お医者さんは高収益を稼ぎだせる職業ですが、病院に必要な医療機器は高価で、看護婦さんの給料も支払う必要もあります。
これらのローンや給料の支払いのために資金繰りが厳しい病院経営者もいると言われています。
本記事ではそのような病院が資金繰りを円滑にするために役に立つ診療報酬ファクタリングについて説明します。
診療報酬を早期に現金化する
美容整形などの一部の病院を除けば、ほとんどの病院は保険診療が売り上げの中心になっていると思います。
保険診療の場合は、患者から保険証の提示を受けて、作業毎に決められた診療報酬で患者を治療します。
そして、患者に合わせてその場で1~3割を現金で貰い、残りの7~9割は患者が加入している社会保険に合わせて国民健康保険団体連合会や社会保険診療報酬支払基金にレセプトを月末に締めて翌月10日までに提出して、支払いを受けます。
問題は患者を診療してから病院に残り7~9割の診療報酬が支払われるまでの期間です。
患者を診療してから翌々月の月末に残り7~9割に診療報酬が支払われることになるので、それまでに使った治療に使った薬品や消耗品の費用、看護婦などの病院スタッフの給料、医療機器のリース費用や月賦などの支払いに必要な費用は運転資金として病院が用意しておく必要があります。
たまたま突発的な支出が発生したときなどはこの2か月程度の入金までのタイムラグと運転資金を確保しておくことが厳しいという経営者もいるのではないでしょうか。

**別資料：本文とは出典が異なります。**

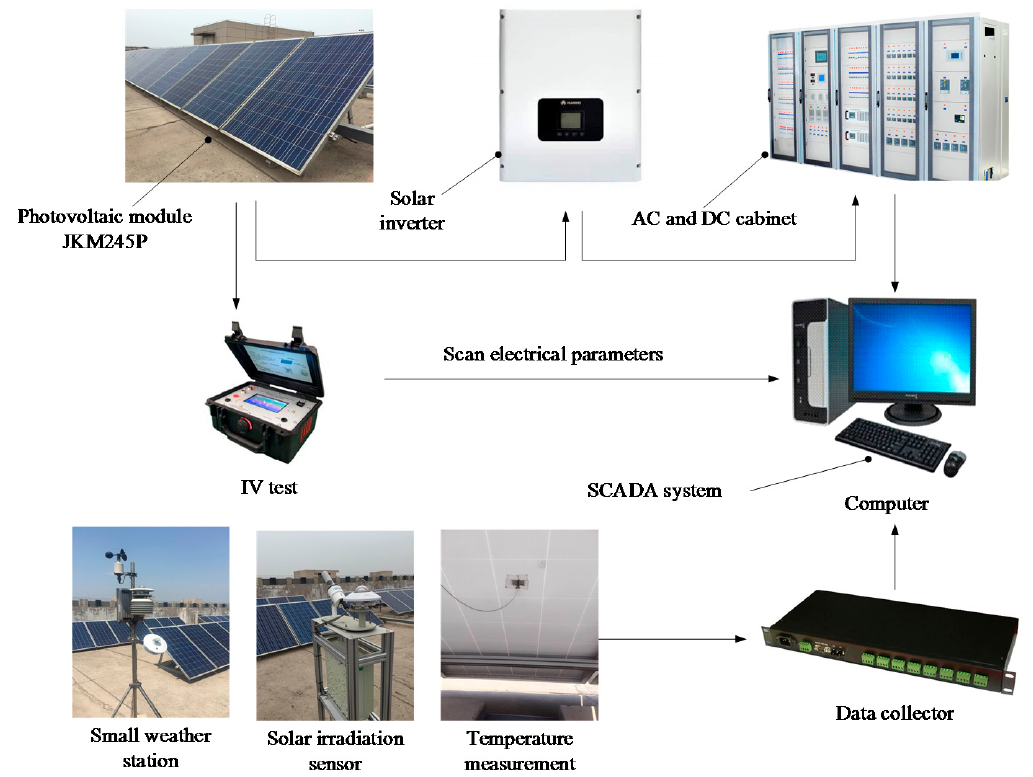
Figure 10. Outdoor experimental PV module platform. Table 10. The description of the experimental equipment.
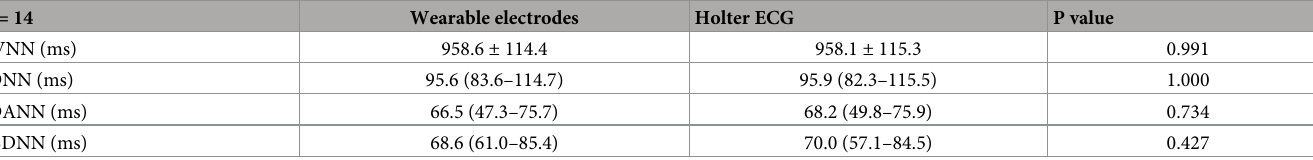
Table 4. Time-domain analysis of heart rate variability between wearable electrodes embedded in undershirts and Holter ECG. N =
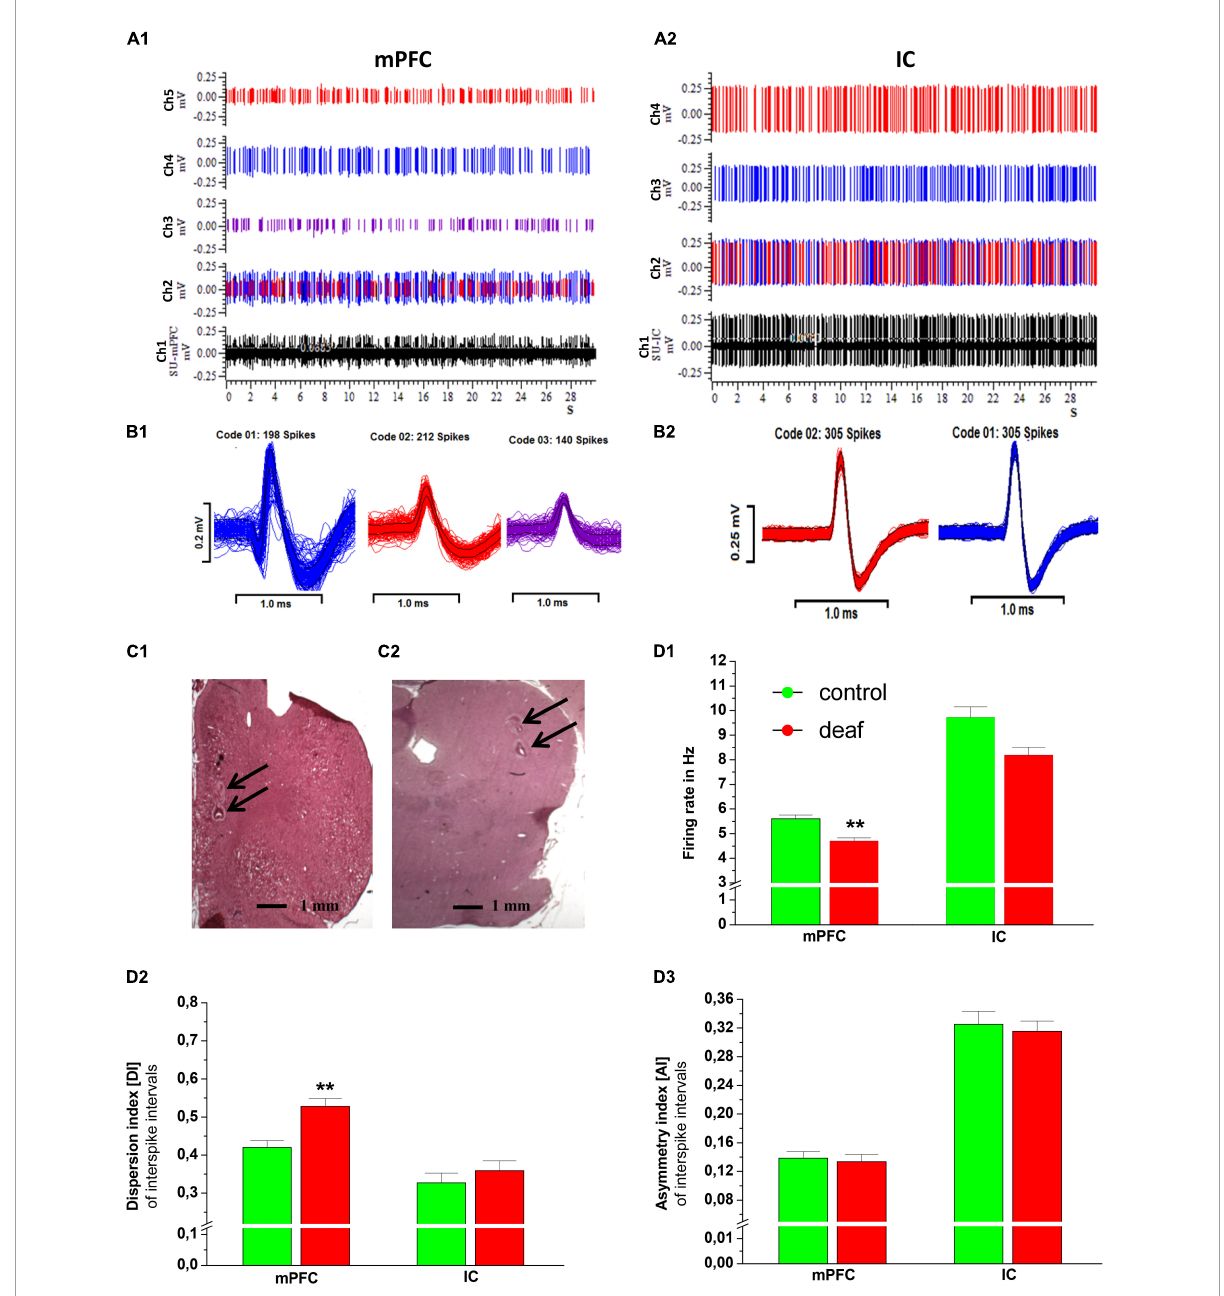
FIGURE3 An example of 30 s recording epochs of the extracellular neuronal raw spikes from mPFC and IC are shown in panel (A) (channel 1 in black color). Channel 2 shows the raster plots with all different types of neuronal single units identified by spike sorting. Additionally, individual spikes of single units recorded in mPFC are shown in panel (A1) (channels 3, 4, and 5) and from IC in panel (A2) (channels 3 and 4). Corresponding action potential waveform of the mPFC and of the IC are shown in panels (B1,B2) . Representative examples of HE stained recording areas with electrical lesions (arrows) in coronal sections of the mPFC (RC from Bregma + 2 . 7 ; C1 ) and IC (RC from Bregma − 8 . 7 ; C2 ). Firing rate (D1) , dispersion index (D2) , and asymmetry index (D3) for deaf and controls are shown as mean ± S.E.M. Differences between deaf rats and controls are shown as asterisks (* P < 0.05 after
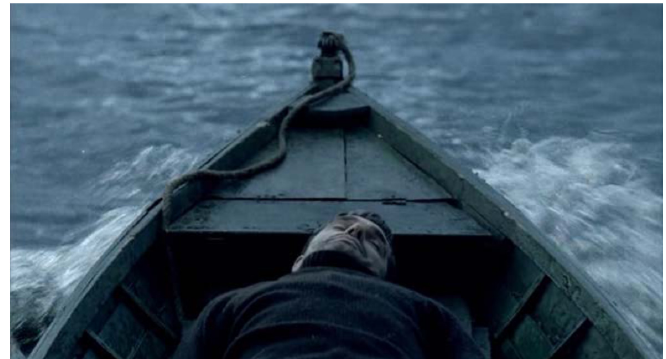
Figure 3. The Return (2003).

そのような経営者におすすめなのが診療報酬ファクタリングです。
診療報酬ファクタリングとは
診療報酬ファクタリングは診療報酬債権をファクタリング会社に売却することによって、その代金を現金として得る資金調達手法です。
ファクタリング会社は入金予定の診療報酬の金額から手数料を差し引いた金額で病院から診療報酬債権を買い取ります。
診療報酬債権を売却すると病院は国民健康保険団体連合会や社会保険診療報酬支払基金から受け取れるはずだった診療報酬を受け取ることができなくなりますが、ファクタリングで調達した資金は返済の必要がありません。
病院のように労働集約型で粗利率が高い業種には良い資金調達手法だと言えます。
普通のファクタリングと何が違うのか?
少し資金調達について知識がある人ならファクタリングと何が違うのか疑問に思われるかもしれません。
確かに診療報酬だけではなく売掛債権全般を対象にして債権買取サービスは存在します。
業種問わずに売掛金全般を割り引いて買い取るサービスのことをファクタリングと言います。
診療報酬債権のファクタリングは債権の中でも特別な条件で買い取れることが多いので診療報酬ファクタリングとして通常のファクタリングとは別の商品サービスとして扱われています。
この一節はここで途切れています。